# Task inputs

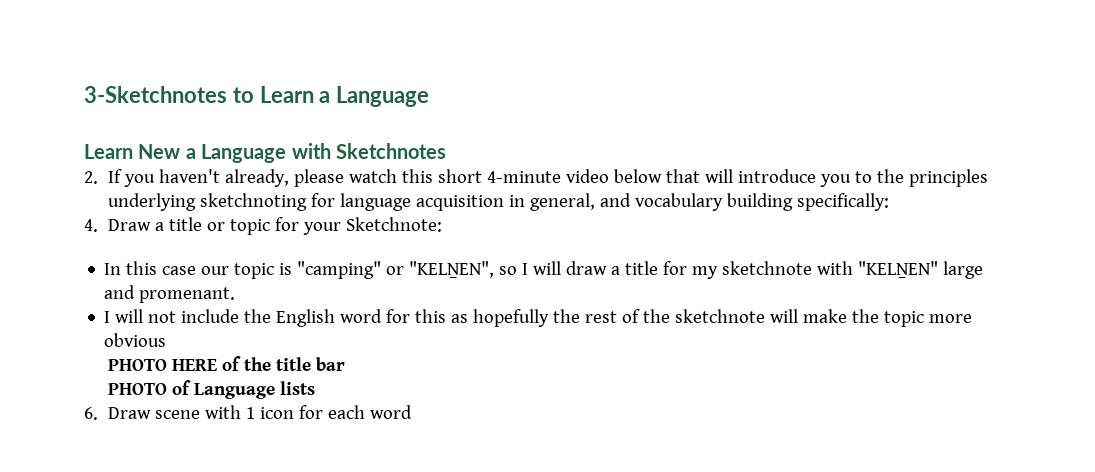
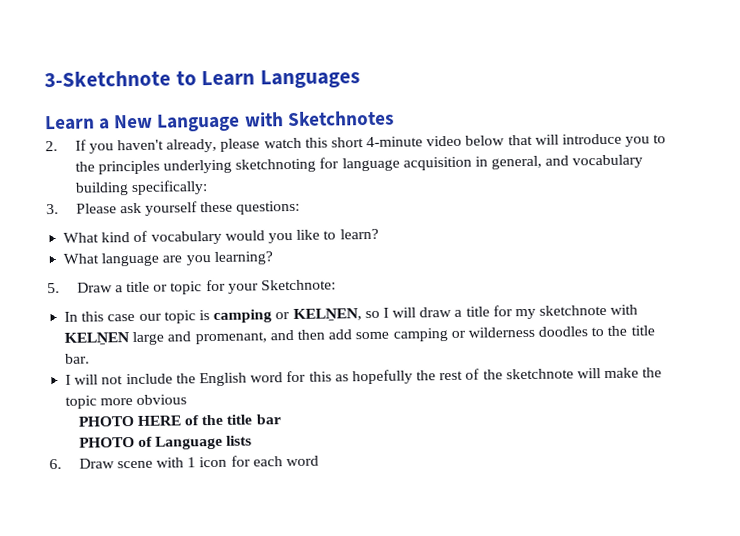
[84,86,227,103] 3-Sketchnotes -> [44,70,171,88] 3-Sketchnote
[319,86,430,107] [84,144,196,159] a Language // Learn New a -> [260,69,361,89] [45,114,154,131] Languages // Learn a New
[84,219,98,232] 4. -> [46,200,301,216] [63,228,379,245] [63,251,273,267] [47,282,60,294] 3. Please ask yourself these questions: // What kind of vocabulary would you like to learn? // What language are you learning? // 5.
[297,261,495,279] "camping" or "KELṈEN", -> [213,308,362,323] camping or KELṈEN,
[858,261,939,278] "KELṈEN" -> [64,332,130,345] KELṈEN
[139,287,236,303] promenant. -> [194,325,655,345] [65,353,91,364] promenant, and then add some camping or wilderness doodles to the title bar.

# Task instructions
For this exercise, please copy exactly the lines from the one holding "-> [213,308,362,323] camping" through the end of the records, the first and last included.

# Final answer
[297,261,495,279] "camping" or "KELṈEN", -> [213,308,362,323] camping or KELṈEN,
[858,261,939,278] "KELṈEN" -> [64,332,130,345] KELṈEN
[139,287,236,303] promenant. -> [194,325,655,345] [65,353,91,364] promenant, and then add some camping or wilderness doodles to the title bar.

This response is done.